Cette perspective peut nous permettre de comprendre pourquoi certains lanceurs d’alerte se sont sentis obligé de dévoiler ce qu’ils savaient en dépit du fait que des membres de leur famille, des amis et des collègues leur demandaient de ne pas le faire, et malgré des pertes personnelles importantes. Caputo l’explique comme un sentiment d’être lié, d’être pris dans quelque chose à tel point qu’on se sent perdre son autonomie et que l’on devient aveugle à tout sauf cette obligation.
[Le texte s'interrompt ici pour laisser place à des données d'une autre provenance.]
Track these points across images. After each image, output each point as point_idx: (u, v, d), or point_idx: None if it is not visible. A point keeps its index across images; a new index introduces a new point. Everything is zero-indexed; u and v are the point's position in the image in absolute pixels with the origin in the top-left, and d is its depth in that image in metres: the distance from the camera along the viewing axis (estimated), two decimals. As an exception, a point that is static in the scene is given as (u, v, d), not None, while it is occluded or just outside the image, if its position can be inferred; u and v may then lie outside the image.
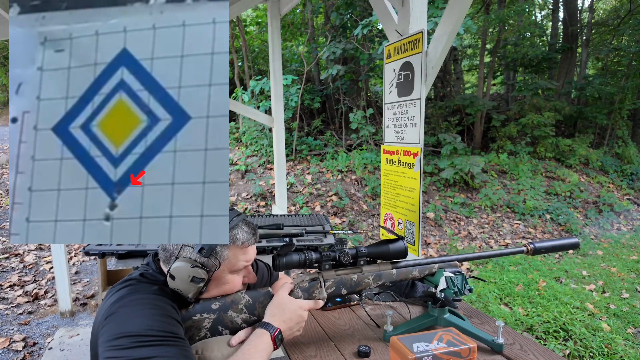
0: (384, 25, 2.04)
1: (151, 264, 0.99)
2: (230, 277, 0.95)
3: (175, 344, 0.77)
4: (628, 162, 8.33)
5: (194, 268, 0.87)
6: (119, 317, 0.78)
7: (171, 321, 0.81)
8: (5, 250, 4.19)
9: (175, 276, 0.88)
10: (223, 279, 0.94)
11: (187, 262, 0.88)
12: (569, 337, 2.81)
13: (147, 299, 0.83)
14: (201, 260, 0.89)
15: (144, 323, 0.76)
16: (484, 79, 8.77)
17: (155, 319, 0.78)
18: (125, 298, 0.82)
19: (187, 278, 0.88)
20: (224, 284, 0.94)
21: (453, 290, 1.08)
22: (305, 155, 6.98)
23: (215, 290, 0.95)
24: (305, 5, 7.90)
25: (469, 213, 5.90)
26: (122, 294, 0.84)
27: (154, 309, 0.81)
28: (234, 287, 0.96)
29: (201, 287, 0.89)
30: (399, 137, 1.94)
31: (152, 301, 0.83)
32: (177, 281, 0.88)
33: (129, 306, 0.80)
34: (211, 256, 0.89)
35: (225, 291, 0.95)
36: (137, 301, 0.81)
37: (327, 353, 1.06)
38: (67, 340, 2.66)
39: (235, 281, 0.96)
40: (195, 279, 0.88)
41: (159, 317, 0.79)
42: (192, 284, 0.88)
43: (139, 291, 0.84)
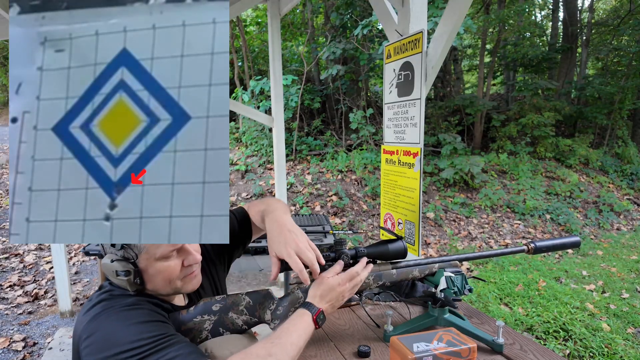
0: (384, 25, 2.04)
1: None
2: (161, 264, 0.90)
3: (171, 343, 0.76)
4: (628, 162, 8.33)
5: (114, 262, 0.87)
6: (99, 336, 0.76)
7: (155, 324, 0.80)
8: (5, 250, 4.19)
9: (106, 274, 0.89)
10: (153, 268, 0.90)
11: (108, 258, 0.88)
12: (569, 337, 2.81)
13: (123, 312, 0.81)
14: (119, 253, 0.87)
15: (129, 336, 0.75)
16: (484, 79, 8.77)
17: (139, 328, 0.77)
18: (100, 315, 0.81)
19: (113, 273, 0.87)
20: (158, 272, 0.90)
21: (453, 290, 1.08)
22: (305, 155, 6.98)
23: (155, 279, 0.91)
24: (305, 5, 7.90)
25: (469, 213, 5.90)
26: (97, 310, 0.82)
27: (133, 319, 0.79)
28: (171, 273, 0.91)
29: (132, 280, 0.87)
30: (399, 137, 1.94)
31: (129, 312, 0.81)
32: (111, 278, 0.89)
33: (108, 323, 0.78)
34: (124, 249, 0.87)
35: (166, 278, 0.91)
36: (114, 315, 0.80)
37: (327, 353, 1.06)
38: (67, 340, 2.66)
39: (170, 268, 0.91)
40: (119, 272, 0.86)
41: (142, 325, 0.78)
42: (121, 278, 0.87)
43: (113, 307, 0.83)
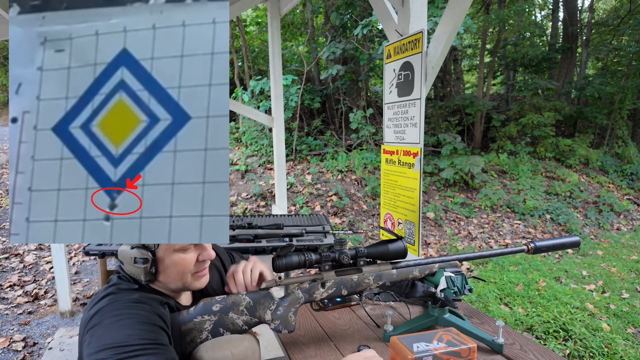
0: (384, 25, 2.04)
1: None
2: (178, 256, 0.92)
3: (158, 352, 0.76)
4: (628, 162, 8.33)
5: (134, 249, 0.87)
6: (100, 329, 0.77)
7: (153, 328, 0.81)
8: (5, 250, 4.19)
9: (122, 260, 0.89)
10: (169, 259, 0.91)
11: (127, 244, 0.89)
12: (569, 337, 2.81)
13: (126, 308, 0.82)
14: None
15: (125, 333, 0.76)
16: (484, 79, 8.77)
17: (135, 328, 0.78)
18: (105, 309, 0.81)
19: (130, 260, 0.88)
20: (173, 264, 0.92)
21: (453, 290, 1.08)
22: (305, 155, 6.97)
23: (169, 271, 0.92)
24: (305, 5, 7.90)
25: (469, 213, 5.90)
26: (103, 304, 0.83)
27: (134, 318, 0.80)
28: (186, 266, 0.93)
29: (148, 268, 0.88)
30: (399, 137, 1.94)
31: (133, 310, 0.82)
32: (125, 265, 0.89)
33: (110, 317, 0.79)
34: None
35: (180, 272, 0.93)
36: (118, 311, 0.81)
37: (327, 353, 1.06)
38: (67, 340, 2.66)
39: (185, 261, 0.93)
40: (138, 259, 0.87)
41: (139, 326, 0.79)
42: (137, 266, 0.87)
43: (119, 300, 0.84)
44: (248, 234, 1.97)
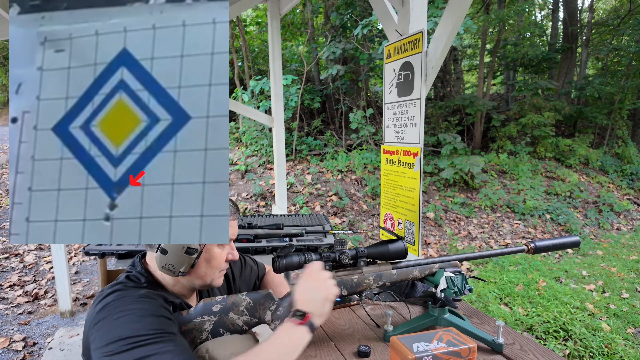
0: (384, 25, 2.04)
1: (137, 265, 0.98)
2: (217, 251, 0.96)
3: (170, 339, 0.77)
4: (628, 162, 8.33)
5: None
6: (108, 323, 0.77)
7: (162, 319, 0.81)
8: (5, 250, 4.19)
9: (168, 250, 0.89)
10: (211, 252, 0.95)
11: None
12: (569, 337, 2.81)
13: (134, 302, 0.82)
14: None
15: (134, 325, 0.76)
16: (484, 79, 8.77)
17: (145, 320, 0.78)
18: (112, 304, 0.82)
19: (182, 249, 0.88)
20: (211, 258, 0.95)
21: (453, 290, 1.08)
22: (305, 155, 6.98)
23: (203, 266, 0.95)
24: (305, 5, 7.90)
25: (469, 213, 5.90)
26: (110, 300, 0.83)
27: (143, 311, 0.80)
28: (219, 262, 0.97)
29: (194, 259, 0.90)
30: (399, 137, 1.94)
31: (140, 304, 0.82)
32: (169, 255, 0.89)
33: (118, 311, 0.79)
34: None
35: (212, 266, 0.96)
36: (125, 306, 0.81)
37: (327, 353, 1.06)
38: (67, 340, 2.66)
39: (221, 256, 0.97)
40: (190, 249, 0.89)
41: (148, 317, 0.79)
42: (186, 256, 0.89)
43: (126, 296, 0.84)
44: (248, 234, 1.97)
Il est intéressant de voir que Caputo affirme que ces obligations sonnent comme des cloches, elles sonnent des alertes, elles réclament des réponses et des changements. Cette métaphore est très riche pour expliquer ce qui arrive aux lanceurs d’alertes. On pourrait dire que l’alarme sonnée par les lanceurs d’alerte (en hollandais, ils sont littéralement nommés ‘sonneurs de cloches’) est un écho nécessaire et inévitable qui résultent de la résonnance d’une obligation. Un autre point important offert par Caputo est le fait qu’une obligation morale tend à émerger entre le bien et le mal. Pour lui, la vie ne nous emmène pas au-delà du bien et du mal, comme Nietzsche l’avait dit, mais reste plutôt coincée entre les deux. Ne nous pouvons pas simplement affirmer que les lanceurs d’alerte ont fait ce qu’il fallait, parce que le « ce qu’il faut » n’est jamais unique et homogène. Au contraire, Caputo montre en quoi le bien est toujours pluriel, toujours multiple et ouvert aux variations. Il y a toujours de plusieurs options possibles pour faire le bien, et le lancement d’alerte peut éventuellement être l’une d’elles.